A: We have about 100 people in core data science team. My team also has good work-life balance. We aim to make Facebook platform more safe and fair for everyone. I mainly work on improving existing machine learning problems at Facebook. I also identify problems in analyzing data, build more general framework to solve the problem and then convince others to use machine learning methods in the correct way. For example, when training / evaluating models, labels are usually treated as true labels. But actually they are noisy. My work lets them know how to quantify the noise and improve the noisy labels.


Q: What studies did you wish you have done when you were a graduate student, any regrets?

A: My undergraduate study focuses on math and it’s so theoretical. I think statistics is more applied, and I wanted to do real data problems. So I transferred to the statistics PhD program. However, during my PhD, I found people value more on theoretical work, not applied. So I had no idea where my passion was and struggled a lot. Then I found that Prof. Karl Rohe works on social network and collaborates with lots of people from social science. His work is more aligned with my passion. When I applied for jobs in industry, I found that skills needed in industry are very different from what I was trained during PhD. So if I could do differently, first, rather than learning various models first without knowing which model to use when faced with data, I would start from real problems. I would identify what are the problems, why there are such problems, and then communicate with other people about the problems and solutions. I would also practice more coding if I could go back.


Q: Student didn’t appreciate the methods taught in classes, because they don’t know how to solve problems. I only started to understand them when I actually applied them to real datasets. Classes should be project-oriented. Instead of traditional way of teaching, we should present the problems, analyze the problems and tell students if you apply this method, you will get large error, so you should move on to the next method, etc. Students only find out these basic things when they actually apply the methods to datasets. But what often happens is that after people started working in industry and face real problems to solve, they realize that all these “recipes” were taught a long time ago, then they need to re-learn them, which is inefficient.

A: We just need to provide more classes, like data science classes. We can’t move all previous statistics classes to data science classes. We should have some data science people to teach data science.


Q: Does Facebook have any publicly-available data repository?

A: Based on my knowledge, there is no public data. But there are some people in academia collaborating with Facebook research team, as contractors. People at Facebook can invite researchers to Facebook from academia to present their work, which may facilitate collaborations.


Q&A from the Audience:


Q: You mentioned that you had issue with learning models, but don’t know how to approach problems using them. How do you solve this problem to get the job?

A: I am just lucky, because my research was interesting to Facebook. I refreshed my knowledge by reading some basic textbooks to prepare for the interview.
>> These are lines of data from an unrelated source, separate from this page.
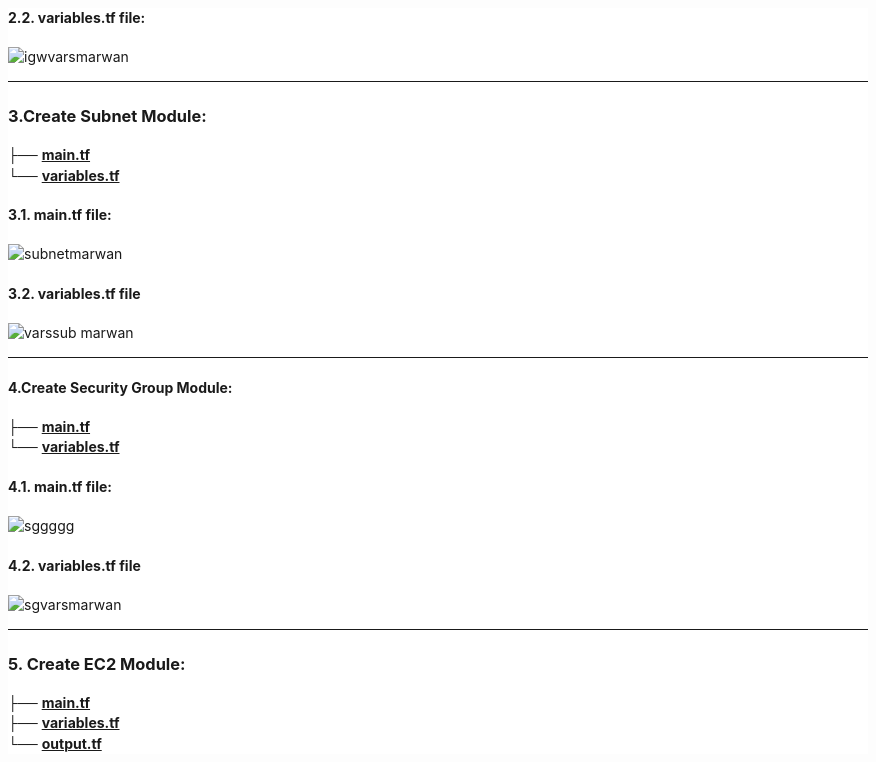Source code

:#### 2.2. variables.tf file:

<img width="794" alt="igwvarsmarwan" src="https://github.com/user-attachments/assets/90598e1f-3cb0-4fad-9834-ad391eb54167" />

---

### 3.Create Subnet Module:


├── [**main.tf**](https://github.com/Marwan933/CloudDevOpsProject/blob/main/terraform/modules/subnet/main.tf)
<br />
└── [**variables.tf**](https://github.com/Marwan933/CloudDevOpsProject/blob/main/terraform/modules/subnet/variables.tf)

#### 3.1. main.tf file:

<img width="795" alt="subnetmarwan" src="https://github.com/user-attachments/assets/30a305c9-b1b0-4fc1-b986-77f6c515274a" />

#### 3.2. variables.tf file

<img width="539" alt="varssub marwan" src="https://github.com/user-attachments/assets/d94d3a0e-5b4f-43db-a6f9-ae3472fc1638" />

---

#### 4.Create Security Group Module:

├── [**main.tf**](https://github.com/Marwan933/CloudDevOpsProject/blob/main/terraform/modules/security-group/main.tf)
<br />
└── [**variables.tf**](https://github.com/Marwan933/CloudDevOpsProject/blob/main/terraform/modules/security-group/variables.tf)

#### 4.1. main.tf file:

<img width="684" alt="sggggg" src="https://github.com/user-attachments/assets/356e3f65-e22d-46c8-8fec-f6f7b2b8e59b" />



#### 4.2. variables.tf file

<img width="792" alt="sgvarsmarwan" src="https://github.com/user-attachments/assets/41f1e501-c473-4a41-aaaf-8a3bf3e1de1b" />

---

### 5. Create EC2 Module:

├── [**main.tf**](https://github.com/Marwan933/CloudDevOpsProject/blob/main/terraform/modules/ec2/main.tf)
<br />
├── [**variables.tf**](https://github.com/Marwan933/CloudDevOpsProject/blob/main/terraform/modules/ec2/variables.tf)
<br />
└── [**output.tf**](https://github.com/Marwan933/CloudDevOpsProject/blob/main/terraform/modules/ec2/outputs.tf)
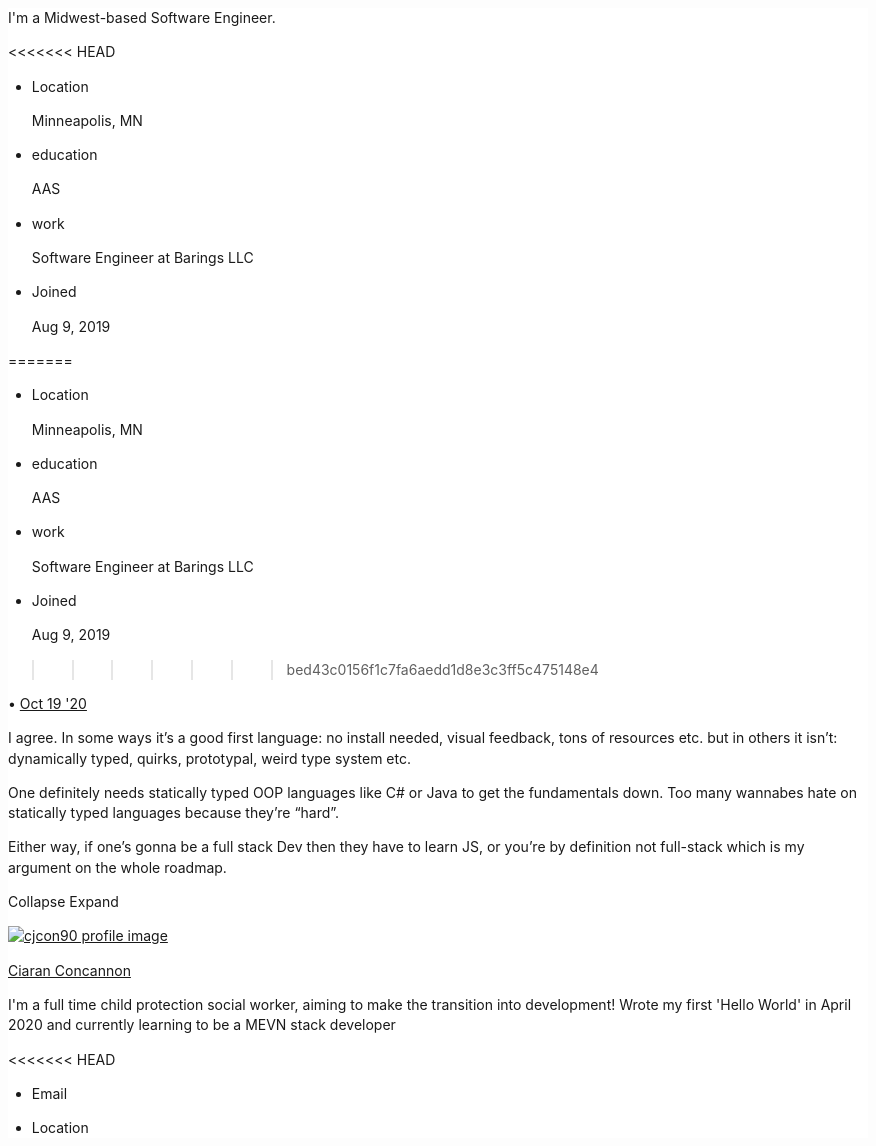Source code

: I'm a Midwest-based Software Engineer.

<<<<<<< HEAD
*   Location
    
    Minneapolis, MN
    
*   education
    
    AAS
    
*   work
    
    Software Engineer at Barings LLC
    
*   Joined
    
    Aug 9, 2019
    
=======
-   Location

    Minneapolis, MN

-   education

    AAS

-   work

    Software Engineer at Barings LLC

-   Joined

    Aug 9, 2019
>>>>>>> bed43c0156f1c7fa6aedd1d8e3c3ff5c475148e4

• [Oct 19 '20](https://dev.to/natescode/comment/1720e)

I agree. In some ways it’s a good first language: no install needed, visual feedback, tons of resources etc. but in others it isn’t: dynamically typed, quirks, prototypal, weird type system etc.

One definitely needs statically typed OOP languages like C# or Java to get the fundamentals down. Too many wannabes hate on statically typed languages because they’re “hard”.

Either way, if one’s gonna be a full stack Dev then they have to learn JS, or you’re by definition not full-stack which is my argument on the whole roadmap.

Collapse Expand

[![cjcon90 profile image](https://res.cloudinary.com/practicaldev/image/fetch/s--d5BbvHjv--/c_fill,f_auto,fl_progressive,h_50,q_auto,w_50/https://dev-to-uploads.s3.amazonaws.com/uploads/user/profile_image/396225/0ec7ac75-7368-464b-8ff1-e325a7b649f5.jpg)](https://dev.to/cjcon90)

[Ciaran Concannon](https://dev.to/cjcon90)

I'm a full time child protection social worker, aiming to make the transition into development! Wrote my first 'Hello World' in April 2020 and currently learning to be a MEVN stack developer

<<<<<<< HEAD
*   Email
    
*   Location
I also practiced communication skills through presentations.


Q: I heard that in industry, people usually don’t use complicated methods, they just use PCA or something basic?

A: In reality, gradient boosted decision tree usually performs really well, more complex model doesn’t necessarily improve performance. However, as researchers, we do deeper research than people who only know how to run the model and we can identify problems for using these models.


Q: Could you please explain the metrics for evaluating ranking performance at Facebook?

A: I don’t know how they define ads score or metrics because I don’t work on this.


Q: How do people start to use the methods you developed at Facebook?

A: I talk to different teams and read their docs, and see whether they are interested in my work.


Q: Do you have freedom to choose what project to work on?

A: I do have freedom to choose, but there is a risk that no one will use it. So you should choose carefully.


Q: What abilities are needed at Facebook and how to learn these abilities?

A: We need the ability to identify problems and solve it quickly in a solid way. Also, you need to be able to communicate it well and convince people to use it. These are also qualities to be a successful researcher. You can try to collaborate with other departments during PhD to get a sense of it.


Q: How is the lunch at Facebook campus?

A: Good!


[Scribe: Qin Ding (Statistics)]